Let $V$ be the vector space $\Bbb R^3$ with inner product $$\langle v,w\rangle=3v_1w_1-2v_1w_2-2v_2w_1+5v_2w_2-3v_2w_3-3v_3w_2+3v_3w_3$$
where $v=v_1,v_2,v_3$ and $w=w_1,w_2,w_3$.
Prove that the vectors $u=(1,1,1)$, $v=(0,1/2,(\sqrt6-2/2\sqrt6)$, $w=(0,1/2,3+\sqrt6/6)$ are orthonormal in $V$.

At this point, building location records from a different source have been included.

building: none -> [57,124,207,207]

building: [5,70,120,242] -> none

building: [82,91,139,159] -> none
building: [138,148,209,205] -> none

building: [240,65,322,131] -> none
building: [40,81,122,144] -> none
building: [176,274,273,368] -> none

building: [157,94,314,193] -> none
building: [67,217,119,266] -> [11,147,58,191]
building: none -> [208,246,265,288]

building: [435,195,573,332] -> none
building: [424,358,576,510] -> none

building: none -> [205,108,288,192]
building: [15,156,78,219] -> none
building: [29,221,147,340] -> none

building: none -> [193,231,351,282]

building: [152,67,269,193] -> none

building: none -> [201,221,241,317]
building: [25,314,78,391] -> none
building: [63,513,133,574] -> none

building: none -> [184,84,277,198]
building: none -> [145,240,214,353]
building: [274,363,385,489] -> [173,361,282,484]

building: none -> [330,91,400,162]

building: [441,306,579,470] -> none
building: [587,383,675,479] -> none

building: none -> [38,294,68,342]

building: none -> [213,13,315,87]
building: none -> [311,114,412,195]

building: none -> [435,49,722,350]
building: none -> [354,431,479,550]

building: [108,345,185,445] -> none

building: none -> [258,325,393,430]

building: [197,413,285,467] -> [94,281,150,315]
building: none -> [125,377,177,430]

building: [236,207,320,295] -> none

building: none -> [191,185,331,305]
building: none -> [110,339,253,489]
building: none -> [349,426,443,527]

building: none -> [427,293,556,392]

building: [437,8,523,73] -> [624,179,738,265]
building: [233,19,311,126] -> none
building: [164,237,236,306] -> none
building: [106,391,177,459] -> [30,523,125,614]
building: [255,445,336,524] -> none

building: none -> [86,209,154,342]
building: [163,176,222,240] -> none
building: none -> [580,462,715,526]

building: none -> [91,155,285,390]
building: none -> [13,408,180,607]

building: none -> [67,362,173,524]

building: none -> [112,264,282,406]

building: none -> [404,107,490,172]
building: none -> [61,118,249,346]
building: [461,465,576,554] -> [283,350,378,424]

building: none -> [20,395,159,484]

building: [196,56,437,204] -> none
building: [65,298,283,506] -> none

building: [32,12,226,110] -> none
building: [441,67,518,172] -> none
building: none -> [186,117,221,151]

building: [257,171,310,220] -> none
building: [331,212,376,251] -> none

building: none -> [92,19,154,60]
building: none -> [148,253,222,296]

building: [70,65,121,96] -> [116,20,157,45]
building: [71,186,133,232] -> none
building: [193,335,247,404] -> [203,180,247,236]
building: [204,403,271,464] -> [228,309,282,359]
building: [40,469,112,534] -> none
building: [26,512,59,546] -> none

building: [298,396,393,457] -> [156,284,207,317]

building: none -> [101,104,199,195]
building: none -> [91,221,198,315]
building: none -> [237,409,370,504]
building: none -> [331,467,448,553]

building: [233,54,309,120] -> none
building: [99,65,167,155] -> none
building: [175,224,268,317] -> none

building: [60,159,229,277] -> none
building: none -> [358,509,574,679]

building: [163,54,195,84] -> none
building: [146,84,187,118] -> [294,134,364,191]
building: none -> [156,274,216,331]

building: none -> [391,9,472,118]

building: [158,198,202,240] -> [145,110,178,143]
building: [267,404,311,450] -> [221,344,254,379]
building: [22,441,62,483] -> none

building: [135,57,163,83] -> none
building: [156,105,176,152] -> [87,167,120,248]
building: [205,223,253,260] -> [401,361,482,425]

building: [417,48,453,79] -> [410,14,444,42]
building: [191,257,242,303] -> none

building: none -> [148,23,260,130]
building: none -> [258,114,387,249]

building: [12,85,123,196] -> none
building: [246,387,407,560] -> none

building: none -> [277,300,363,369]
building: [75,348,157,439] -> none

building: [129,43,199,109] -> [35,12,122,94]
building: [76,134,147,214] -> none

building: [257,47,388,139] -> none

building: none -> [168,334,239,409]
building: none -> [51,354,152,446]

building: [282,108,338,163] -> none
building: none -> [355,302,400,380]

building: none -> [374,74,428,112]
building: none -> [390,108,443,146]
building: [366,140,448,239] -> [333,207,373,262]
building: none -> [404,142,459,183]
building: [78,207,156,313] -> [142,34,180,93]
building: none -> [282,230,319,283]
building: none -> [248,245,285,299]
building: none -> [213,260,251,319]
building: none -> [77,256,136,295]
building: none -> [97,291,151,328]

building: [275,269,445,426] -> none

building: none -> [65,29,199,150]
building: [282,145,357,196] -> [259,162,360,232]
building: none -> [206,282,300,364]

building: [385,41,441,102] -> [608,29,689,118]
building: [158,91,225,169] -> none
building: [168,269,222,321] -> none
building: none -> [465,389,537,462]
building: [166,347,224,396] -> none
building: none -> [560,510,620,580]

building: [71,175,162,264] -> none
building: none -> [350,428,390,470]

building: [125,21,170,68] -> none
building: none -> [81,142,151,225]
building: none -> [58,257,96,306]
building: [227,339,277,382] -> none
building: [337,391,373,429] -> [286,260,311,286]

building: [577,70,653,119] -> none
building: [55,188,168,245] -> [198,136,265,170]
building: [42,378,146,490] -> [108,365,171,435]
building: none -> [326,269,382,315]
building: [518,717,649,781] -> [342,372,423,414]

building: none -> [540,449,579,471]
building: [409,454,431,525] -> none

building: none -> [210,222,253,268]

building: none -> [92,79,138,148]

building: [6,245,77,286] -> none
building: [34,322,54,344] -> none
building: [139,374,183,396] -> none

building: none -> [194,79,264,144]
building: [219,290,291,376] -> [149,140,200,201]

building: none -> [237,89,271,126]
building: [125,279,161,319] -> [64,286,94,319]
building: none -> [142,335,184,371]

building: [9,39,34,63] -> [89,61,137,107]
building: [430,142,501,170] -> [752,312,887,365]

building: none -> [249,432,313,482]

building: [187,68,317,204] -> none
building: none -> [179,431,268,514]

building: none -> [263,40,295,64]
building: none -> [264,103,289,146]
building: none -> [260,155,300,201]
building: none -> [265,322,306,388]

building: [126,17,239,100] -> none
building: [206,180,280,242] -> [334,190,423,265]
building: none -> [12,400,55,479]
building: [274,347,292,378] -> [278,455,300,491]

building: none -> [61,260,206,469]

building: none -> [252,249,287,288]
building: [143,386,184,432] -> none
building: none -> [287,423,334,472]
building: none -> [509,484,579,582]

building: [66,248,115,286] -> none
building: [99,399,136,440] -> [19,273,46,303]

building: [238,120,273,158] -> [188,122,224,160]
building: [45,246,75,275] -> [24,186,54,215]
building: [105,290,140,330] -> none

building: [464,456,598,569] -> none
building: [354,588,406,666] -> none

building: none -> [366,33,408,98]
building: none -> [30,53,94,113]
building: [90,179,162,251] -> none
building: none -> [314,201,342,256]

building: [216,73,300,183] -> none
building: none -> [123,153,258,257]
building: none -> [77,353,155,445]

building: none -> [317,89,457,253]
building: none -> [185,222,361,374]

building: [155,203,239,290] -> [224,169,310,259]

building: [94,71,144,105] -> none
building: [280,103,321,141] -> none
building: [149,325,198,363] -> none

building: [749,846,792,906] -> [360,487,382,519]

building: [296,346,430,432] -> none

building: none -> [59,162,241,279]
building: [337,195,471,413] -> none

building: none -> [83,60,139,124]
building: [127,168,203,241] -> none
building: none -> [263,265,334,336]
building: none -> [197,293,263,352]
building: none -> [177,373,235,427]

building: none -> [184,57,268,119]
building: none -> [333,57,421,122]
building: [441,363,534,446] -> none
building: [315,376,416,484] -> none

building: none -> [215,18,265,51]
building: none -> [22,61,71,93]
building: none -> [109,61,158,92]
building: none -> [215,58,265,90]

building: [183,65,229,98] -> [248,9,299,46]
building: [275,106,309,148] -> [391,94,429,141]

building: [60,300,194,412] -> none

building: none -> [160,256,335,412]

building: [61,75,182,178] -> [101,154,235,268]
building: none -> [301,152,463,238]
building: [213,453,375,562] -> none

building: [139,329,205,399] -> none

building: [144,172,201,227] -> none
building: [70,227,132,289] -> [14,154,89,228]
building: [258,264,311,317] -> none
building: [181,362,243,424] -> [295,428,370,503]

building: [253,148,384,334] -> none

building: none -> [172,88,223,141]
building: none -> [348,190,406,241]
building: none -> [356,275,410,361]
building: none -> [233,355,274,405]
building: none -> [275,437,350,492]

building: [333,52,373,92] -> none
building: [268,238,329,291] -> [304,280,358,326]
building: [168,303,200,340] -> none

We define: $\langle v,w\rangle=3v_1w_1-2v_1w_2-2v_2w_1+5v_2w_2-3v_2w_3 -3v_3w_2+3v_3w_3$
Where $u^\top=\begin{pmatrix}1&1&1\end{pmatrix}$, $v^\top=\begin{pmatrix}0&\frac{1}{2}&\frac{\sqrt{6}-2}{2\sqrt{6}}\end{pmatrix}$, we have $\langle u, v\rangle = 3(0)-2(\frac{1}{2})-2(0)+5(\frac{1}{2}) -3(\frac{\sqrt{6}-2}{2\sqrt{6}})-3(\frac{1}{2})+3(\frac{\sqrt{6}-2}{2\sqrt{6}})= 0$
$\langle u, u\rangle$ = 3(1) -2(1) -2(1)+5(1)-6(1)+3(1)=1, which means that $\|u\| =1$, since $0\le \|u\| = \sqrt{\langle u, u\rangle}$.
Now, do the same procedure to show $v$ and $w$ are norm 1 and calculate the inner products $\langle u,w\rangle$ and $\langle v, w \rangle$ to confirm they are equal to 0, i.e. orthogonal.